**Task input**
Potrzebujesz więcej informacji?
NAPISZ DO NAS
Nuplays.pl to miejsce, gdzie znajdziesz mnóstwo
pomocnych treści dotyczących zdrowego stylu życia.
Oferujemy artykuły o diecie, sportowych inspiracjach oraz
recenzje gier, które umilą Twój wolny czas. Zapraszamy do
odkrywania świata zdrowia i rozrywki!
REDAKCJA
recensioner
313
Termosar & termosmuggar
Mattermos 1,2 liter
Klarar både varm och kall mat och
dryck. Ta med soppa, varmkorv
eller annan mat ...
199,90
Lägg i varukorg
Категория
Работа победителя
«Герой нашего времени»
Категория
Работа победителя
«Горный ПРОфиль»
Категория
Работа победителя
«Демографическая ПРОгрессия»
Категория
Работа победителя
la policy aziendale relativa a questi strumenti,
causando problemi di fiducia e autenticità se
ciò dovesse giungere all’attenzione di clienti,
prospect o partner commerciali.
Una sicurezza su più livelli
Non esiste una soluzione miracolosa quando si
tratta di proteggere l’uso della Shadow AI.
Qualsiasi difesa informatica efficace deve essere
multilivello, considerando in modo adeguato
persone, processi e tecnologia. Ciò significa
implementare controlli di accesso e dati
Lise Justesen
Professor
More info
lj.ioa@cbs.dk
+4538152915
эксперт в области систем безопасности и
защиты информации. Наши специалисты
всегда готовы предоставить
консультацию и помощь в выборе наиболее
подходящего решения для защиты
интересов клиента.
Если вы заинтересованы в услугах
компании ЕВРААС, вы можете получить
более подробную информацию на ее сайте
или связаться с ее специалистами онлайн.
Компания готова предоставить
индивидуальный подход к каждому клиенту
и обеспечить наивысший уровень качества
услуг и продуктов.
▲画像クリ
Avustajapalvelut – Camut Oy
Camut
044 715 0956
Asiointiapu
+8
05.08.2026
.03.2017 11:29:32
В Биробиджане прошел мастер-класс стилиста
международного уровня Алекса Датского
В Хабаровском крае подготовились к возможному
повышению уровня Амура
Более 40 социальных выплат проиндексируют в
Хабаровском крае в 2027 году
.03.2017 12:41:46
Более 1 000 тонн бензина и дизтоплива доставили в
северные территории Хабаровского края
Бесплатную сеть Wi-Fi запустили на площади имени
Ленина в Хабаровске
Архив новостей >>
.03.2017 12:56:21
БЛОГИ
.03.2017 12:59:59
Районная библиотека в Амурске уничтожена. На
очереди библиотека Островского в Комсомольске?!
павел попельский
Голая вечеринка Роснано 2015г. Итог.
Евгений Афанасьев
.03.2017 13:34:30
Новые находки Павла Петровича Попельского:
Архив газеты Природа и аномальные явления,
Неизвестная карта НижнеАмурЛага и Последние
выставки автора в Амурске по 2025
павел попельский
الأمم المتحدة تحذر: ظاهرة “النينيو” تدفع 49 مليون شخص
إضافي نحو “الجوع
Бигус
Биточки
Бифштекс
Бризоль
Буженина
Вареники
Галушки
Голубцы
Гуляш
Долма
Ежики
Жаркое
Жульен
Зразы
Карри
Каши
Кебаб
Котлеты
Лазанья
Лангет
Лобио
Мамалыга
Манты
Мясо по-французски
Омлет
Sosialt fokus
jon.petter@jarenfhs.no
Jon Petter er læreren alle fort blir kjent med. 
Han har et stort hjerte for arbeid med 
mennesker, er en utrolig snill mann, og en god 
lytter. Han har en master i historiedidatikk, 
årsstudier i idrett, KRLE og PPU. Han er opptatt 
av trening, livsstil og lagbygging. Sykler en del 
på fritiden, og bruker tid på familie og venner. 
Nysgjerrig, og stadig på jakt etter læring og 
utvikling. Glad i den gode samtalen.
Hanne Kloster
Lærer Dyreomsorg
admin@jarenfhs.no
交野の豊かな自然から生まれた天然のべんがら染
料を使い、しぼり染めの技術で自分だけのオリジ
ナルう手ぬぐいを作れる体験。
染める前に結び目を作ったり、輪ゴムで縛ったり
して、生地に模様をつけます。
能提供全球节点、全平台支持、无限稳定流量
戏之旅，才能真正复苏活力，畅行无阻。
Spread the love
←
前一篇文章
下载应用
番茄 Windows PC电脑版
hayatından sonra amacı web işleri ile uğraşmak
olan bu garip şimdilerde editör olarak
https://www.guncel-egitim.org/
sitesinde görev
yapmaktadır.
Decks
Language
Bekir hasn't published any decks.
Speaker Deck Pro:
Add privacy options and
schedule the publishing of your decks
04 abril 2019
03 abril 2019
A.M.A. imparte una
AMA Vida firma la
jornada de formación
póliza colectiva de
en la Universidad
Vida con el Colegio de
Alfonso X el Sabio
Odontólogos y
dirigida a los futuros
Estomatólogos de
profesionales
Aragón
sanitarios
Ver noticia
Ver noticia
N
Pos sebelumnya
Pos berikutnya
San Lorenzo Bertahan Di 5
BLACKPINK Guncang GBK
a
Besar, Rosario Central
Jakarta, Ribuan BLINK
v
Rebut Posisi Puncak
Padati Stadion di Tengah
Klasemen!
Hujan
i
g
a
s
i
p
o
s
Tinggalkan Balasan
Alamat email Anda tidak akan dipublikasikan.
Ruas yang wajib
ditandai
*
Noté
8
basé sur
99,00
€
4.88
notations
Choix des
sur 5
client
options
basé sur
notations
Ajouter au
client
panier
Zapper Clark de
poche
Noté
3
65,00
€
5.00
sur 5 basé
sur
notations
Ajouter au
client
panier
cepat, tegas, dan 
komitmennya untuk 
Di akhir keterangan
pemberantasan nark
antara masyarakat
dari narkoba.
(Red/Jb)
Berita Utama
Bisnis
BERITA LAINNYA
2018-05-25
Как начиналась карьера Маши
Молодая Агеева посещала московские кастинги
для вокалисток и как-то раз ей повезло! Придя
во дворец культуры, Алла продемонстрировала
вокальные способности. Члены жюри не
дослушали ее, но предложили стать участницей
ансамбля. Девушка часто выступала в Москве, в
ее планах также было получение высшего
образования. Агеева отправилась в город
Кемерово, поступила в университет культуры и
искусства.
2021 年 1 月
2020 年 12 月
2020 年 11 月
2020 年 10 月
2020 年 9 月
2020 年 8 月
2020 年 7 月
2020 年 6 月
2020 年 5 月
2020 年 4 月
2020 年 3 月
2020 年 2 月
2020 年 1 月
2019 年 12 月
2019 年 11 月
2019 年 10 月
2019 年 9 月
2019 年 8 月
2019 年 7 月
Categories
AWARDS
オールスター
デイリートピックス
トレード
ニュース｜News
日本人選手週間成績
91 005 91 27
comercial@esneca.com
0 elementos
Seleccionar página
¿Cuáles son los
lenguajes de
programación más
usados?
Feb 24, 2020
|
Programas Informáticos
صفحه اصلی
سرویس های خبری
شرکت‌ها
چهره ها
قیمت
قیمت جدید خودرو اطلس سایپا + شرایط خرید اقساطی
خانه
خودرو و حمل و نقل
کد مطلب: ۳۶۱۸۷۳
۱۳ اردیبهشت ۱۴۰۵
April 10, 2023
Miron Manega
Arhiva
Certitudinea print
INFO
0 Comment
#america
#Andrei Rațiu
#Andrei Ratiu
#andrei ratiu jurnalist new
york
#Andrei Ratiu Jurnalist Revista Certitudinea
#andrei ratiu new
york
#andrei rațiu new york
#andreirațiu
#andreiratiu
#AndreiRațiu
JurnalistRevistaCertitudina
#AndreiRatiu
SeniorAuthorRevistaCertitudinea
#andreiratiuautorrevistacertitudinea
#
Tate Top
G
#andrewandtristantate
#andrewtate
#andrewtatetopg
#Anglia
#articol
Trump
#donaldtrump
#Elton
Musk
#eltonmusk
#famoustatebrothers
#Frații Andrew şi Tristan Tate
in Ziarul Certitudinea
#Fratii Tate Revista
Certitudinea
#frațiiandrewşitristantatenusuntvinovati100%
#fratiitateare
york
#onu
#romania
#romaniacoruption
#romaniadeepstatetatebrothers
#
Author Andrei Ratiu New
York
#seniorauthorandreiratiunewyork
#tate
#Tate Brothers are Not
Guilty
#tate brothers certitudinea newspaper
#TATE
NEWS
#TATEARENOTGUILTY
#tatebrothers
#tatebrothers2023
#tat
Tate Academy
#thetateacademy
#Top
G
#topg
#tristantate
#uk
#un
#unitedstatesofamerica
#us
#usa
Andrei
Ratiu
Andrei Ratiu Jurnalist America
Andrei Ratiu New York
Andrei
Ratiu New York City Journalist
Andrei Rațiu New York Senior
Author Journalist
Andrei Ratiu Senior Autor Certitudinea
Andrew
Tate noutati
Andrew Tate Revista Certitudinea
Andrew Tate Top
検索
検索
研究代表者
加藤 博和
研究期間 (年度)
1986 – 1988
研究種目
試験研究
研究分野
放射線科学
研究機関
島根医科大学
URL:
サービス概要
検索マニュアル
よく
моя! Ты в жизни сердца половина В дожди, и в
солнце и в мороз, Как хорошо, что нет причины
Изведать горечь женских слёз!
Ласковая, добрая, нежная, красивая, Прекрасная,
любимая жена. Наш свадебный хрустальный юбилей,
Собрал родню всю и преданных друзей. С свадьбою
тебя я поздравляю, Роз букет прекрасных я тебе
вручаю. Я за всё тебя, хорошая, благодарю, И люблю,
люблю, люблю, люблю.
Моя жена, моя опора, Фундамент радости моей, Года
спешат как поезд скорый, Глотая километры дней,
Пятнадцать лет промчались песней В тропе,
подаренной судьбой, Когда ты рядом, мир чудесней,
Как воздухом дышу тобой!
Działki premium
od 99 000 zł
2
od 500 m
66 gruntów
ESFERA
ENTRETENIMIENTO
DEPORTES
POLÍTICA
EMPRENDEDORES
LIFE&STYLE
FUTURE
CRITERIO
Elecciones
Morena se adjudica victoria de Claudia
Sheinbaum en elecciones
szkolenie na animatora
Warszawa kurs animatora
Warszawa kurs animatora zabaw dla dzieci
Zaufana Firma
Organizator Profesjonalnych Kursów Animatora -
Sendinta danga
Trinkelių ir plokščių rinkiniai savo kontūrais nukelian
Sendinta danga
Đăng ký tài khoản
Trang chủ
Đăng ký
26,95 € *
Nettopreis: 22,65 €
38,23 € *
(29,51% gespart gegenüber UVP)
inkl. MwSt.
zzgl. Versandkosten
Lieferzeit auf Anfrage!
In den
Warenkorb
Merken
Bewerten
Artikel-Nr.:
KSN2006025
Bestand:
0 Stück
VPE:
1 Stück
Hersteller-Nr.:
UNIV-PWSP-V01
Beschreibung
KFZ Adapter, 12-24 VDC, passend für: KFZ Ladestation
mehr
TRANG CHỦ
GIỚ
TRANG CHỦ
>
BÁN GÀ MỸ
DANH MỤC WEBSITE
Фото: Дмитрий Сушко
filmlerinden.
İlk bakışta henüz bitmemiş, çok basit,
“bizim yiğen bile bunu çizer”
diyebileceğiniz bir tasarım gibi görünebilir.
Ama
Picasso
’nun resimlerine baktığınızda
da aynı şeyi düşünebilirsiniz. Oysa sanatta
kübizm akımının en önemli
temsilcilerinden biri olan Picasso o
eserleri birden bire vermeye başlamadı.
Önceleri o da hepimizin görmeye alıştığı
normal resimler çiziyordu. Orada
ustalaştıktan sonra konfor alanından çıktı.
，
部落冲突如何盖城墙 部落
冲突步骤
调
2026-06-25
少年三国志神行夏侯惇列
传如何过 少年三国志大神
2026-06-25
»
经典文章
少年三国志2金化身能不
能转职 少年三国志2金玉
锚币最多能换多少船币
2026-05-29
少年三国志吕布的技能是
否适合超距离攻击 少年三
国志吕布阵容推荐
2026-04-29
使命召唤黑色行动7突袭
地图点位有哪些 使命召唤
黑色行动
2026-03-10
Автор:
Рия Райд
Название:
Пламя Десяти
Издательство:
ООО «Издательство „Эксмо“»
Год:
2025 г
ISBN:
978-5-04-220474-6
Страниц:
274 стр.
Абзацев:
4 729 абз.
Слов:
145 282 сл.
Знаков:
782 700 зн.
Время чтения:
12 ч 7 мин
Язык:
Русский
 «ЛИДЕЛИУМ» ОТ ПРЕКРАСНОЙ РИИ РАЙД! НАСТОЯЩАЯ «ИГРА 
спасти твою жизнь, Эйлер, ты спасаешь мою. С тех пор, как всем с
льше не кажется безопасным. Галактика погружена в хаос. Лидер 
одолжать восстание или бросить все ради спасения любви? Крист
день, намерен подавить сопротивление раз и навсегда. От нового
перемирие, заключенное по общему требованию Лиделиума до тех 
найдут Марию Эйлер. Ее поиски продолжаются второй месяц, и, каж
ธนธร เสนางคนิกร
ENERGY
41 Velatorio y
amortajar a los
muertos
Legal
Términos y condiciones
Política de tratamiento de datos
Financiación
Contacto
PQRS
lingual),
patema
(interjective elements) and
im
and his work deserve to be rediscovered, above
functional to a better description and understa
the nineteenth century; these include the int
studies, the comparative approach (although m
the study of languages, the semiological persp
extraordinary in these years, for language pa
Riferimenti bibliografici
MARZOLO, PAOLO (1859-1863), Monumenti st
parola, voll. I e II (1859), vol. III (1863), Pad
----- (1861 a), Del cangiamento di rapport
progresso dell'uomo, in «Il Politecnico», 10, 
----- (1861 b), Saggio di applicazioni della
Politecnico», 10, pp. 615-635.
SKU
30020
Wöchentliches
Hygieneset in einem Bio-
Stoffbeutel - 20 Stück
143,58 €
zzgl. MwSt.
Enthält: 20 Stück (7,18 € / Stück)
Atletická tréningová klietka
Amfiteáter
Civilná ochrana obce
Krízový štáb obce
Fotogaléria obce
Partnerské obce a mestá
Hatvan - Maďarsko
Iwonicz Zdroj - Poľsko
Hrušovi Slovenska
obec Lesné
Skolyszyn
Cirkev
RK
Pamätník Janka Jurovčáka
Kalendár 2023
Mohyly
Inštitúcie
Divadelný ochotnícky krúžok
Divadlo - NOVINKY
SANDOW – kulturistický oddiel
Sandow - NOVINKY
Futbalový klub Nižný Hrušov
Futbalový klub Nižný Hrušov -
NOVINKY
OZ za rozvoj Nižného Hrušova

**Your objective**
All lines from the one containing "Divadelný ochotnícky krúžok" through the end of the listing above are to be restated word for word, and no others.

**Solution**
Divadelný ochotnícky krúžok
Divadlo - NOVINKY
SANDOW – kulturistický oddiel
Sandow - NOVINKY
Futbalový klub Nižný Hrušov
Futbalový klub Nižný Hrušov -
NOVINKY
OZ za rozvoj Nižného Hrušova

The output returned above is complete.